Count the lines in the records below that contain the string "radius". Reply with only that number.

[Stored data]
====

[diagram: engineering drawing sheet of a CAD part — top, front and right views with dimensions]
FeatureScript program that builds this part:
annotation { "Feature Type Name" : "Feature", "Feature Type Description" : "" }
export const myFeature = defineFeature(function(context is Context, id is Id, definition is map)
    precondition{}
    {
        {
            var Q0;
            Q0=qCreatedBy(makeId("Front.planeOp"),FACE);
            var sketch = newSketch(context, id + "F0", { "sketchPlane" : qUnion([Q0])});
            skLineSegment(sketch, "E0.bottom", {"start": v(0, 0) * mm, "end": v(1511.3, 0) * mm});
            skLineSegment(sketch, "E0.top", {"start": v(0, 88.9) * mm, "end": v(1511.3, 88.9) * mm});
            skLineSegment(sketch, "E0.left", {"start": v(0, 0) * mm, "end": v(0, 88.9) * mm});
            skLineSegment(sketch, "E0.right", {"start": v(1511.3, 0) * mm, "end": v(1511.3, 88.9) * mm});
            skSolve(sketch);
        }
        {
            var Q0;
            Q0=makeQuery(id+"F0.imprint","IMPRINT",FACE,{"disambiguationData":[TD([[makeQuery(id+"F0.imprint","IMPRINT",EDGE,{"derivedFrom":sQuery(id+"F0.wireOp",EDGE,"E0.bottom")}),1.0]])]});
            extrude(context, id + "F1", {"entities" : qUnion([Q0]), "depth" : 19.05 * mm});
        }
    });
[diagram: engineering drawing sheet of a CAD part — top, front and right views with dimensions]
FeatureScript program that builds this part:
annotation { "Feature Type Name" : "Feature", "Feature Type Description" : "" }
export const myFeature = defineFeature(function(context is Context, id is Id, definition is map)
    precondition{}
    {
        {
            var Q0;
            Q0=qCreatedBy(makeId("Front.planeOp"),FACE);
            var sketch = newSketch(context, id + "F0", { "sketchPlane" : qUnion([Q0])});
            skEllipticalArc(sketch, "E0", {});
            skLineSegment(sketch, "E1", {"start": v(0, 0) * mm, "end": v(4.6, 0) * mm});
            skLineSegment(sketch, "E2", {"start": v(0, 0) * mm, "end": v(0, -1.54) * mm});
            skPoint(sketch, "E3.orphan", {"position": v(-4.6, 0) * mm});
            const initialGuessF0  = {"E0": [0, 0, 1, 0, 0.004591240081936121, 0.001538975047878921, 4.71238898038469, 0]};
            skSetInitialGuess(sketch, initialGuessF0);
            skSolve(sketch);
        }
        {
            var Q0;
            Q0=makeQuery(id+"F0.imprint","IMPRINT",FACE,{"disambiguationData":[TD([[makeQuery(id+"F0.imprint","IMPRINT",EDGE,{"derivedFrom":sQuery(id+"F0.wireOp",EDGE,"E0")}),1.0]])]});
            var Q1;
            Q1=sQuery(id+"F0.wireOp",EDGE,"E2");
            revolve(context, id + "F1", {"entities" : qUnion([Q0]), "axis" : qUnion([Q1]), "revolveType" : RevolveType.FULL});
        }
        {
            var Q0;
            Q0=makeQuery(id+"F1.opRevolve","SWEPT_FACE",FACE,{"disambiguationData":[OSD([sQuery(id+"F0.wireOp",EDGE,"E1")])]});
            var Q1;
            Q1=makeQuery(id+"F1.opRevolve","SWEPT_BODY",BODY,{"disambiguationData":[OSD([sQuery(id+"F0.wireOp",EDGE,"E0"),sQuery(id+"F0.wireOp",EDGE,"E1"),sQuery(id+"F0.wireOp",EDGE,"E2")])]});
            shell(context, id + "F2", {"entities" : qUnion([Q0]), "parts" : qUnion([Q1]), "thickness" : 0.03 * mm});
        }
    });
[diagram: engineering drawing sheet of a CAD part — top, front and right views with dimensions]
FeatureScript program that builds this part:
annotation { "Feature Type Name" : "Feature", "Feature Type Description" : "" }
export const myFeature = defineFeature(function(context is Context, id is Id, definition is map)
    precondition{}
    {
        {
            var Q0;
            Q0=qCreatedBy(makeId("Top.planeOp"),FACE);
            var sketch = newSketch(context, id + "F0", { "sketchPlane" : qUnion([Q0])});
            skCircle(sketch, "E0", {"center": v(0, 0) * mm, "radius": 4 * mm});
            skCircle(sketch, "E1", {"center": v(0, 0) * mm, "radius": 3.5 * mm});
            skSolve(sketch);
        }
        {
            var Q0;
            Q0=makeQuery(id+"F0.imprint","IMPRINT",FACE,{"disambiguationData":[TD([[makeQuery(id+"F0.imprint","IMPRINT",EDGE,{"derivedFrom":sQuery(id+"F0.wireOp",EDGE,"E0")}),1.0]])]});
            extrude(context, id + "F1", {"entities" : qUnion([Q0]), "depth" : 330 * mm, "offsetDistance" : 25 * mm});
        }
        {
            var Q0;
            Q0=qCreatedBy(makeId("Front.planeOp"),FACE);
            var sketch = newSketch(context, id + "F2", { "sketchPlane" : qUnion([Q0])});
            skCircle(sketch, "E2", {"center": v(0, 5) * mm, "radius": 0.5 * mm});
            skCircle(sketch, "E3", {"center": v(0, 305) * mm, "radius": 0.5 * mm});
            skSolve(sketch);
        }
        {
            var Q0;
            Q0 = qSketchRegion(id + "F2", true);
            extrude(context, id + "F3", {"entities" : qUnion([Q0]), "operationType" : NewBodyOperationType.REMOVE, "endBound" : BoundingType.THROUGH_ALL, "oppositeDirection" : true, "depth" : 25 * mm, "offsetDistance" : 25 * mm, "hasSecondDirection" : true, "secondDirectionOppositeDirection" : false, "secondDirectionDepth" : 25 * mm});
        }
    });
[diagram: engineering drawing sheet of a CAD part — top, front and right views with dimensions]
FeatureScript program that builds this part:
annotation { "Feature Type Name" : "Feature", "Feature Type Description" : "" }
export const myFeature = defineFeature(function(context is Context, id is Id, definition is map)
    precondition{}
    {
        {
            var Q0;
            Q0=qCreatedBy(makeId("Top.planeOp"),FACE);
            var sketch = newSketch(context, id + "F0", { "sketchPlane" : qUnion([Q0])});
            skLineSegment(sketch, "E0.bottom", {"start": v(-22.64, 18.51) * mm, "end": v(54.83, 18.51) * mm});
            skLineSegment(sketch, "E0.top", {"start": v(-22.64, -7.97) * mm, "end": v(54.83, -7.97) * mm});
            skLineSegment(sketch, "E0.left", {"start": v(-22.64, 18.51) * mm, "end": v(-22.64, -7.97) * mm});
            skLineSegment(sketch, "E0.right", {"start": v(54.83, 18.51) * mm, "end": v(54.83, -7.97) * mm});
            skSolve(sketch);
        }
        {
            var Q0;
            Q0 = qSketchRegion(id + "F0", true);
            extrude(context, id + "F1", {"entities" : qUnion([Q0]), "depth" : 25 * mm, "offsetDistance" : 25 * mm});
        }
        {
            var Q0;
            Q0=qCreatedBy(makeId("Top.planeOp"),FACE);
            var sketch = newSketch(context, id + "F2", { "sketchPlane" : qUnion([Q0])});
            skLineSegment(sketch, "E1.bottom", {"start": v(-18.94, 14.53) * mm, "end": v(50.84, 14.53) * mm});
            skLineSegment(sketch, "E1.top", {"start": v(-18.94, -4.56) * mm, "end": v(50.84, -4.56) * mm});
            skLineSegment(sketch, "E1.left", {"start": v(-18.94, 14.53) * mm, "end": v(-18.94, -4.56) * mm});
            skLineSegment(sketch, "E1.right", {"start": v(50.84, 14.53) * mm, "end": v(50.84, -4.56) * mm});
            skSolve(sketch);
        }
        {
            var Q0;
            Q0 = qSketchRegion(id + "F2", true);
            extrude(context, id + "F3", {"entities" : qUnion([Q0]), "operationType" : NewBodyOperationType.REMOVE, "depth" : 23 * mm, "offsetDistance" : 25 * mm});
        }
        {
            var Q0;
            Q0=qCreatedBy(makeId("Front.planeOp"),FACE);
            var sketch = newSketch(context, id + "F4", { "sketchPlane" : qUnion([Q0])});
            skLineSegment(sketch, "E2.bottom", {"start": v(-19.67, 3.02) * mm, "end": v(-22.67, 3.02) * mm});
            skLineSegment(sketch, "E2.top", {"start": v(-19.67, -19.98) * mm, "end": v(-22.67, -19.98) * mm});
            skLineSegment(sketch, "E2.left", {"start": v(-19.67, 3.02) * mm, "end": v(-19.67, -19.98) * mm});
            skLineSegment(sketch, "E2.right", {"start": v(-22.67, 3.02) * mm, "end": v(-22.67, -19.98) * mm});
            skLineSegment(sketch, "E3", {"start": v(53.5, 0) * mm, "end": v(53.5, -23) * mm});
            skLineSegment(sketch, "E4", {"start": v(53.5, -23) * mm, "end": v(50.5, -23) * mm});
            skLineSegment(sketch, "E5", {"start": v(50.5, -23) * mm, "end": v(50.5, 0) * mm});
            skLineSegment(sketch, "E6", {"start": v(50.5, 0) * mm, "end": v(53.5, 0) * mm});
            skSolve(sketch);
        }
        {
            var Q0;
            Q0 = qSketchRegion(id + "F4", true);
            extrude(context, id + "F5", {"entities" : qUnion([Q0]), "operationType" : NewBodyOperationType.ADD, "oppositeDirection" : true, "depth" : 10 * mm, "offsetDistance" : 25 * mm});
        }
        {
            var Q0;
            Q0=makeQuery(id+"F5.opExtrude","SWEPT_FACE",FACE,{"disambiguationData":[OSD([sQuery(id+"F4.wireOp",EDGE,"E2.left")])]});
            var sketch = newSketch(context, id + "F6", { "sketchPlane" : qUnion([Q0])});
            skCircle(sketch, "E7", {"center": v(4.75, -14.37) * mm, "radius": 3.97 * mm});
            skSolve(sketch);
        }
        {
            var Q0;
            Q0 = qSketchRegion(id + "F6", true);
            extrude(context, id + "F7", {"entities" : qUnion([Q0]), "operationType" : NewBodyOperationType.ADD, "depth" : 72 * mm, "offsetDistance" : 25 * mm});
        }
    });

====

ANSWER TO THE PROBLEM:
5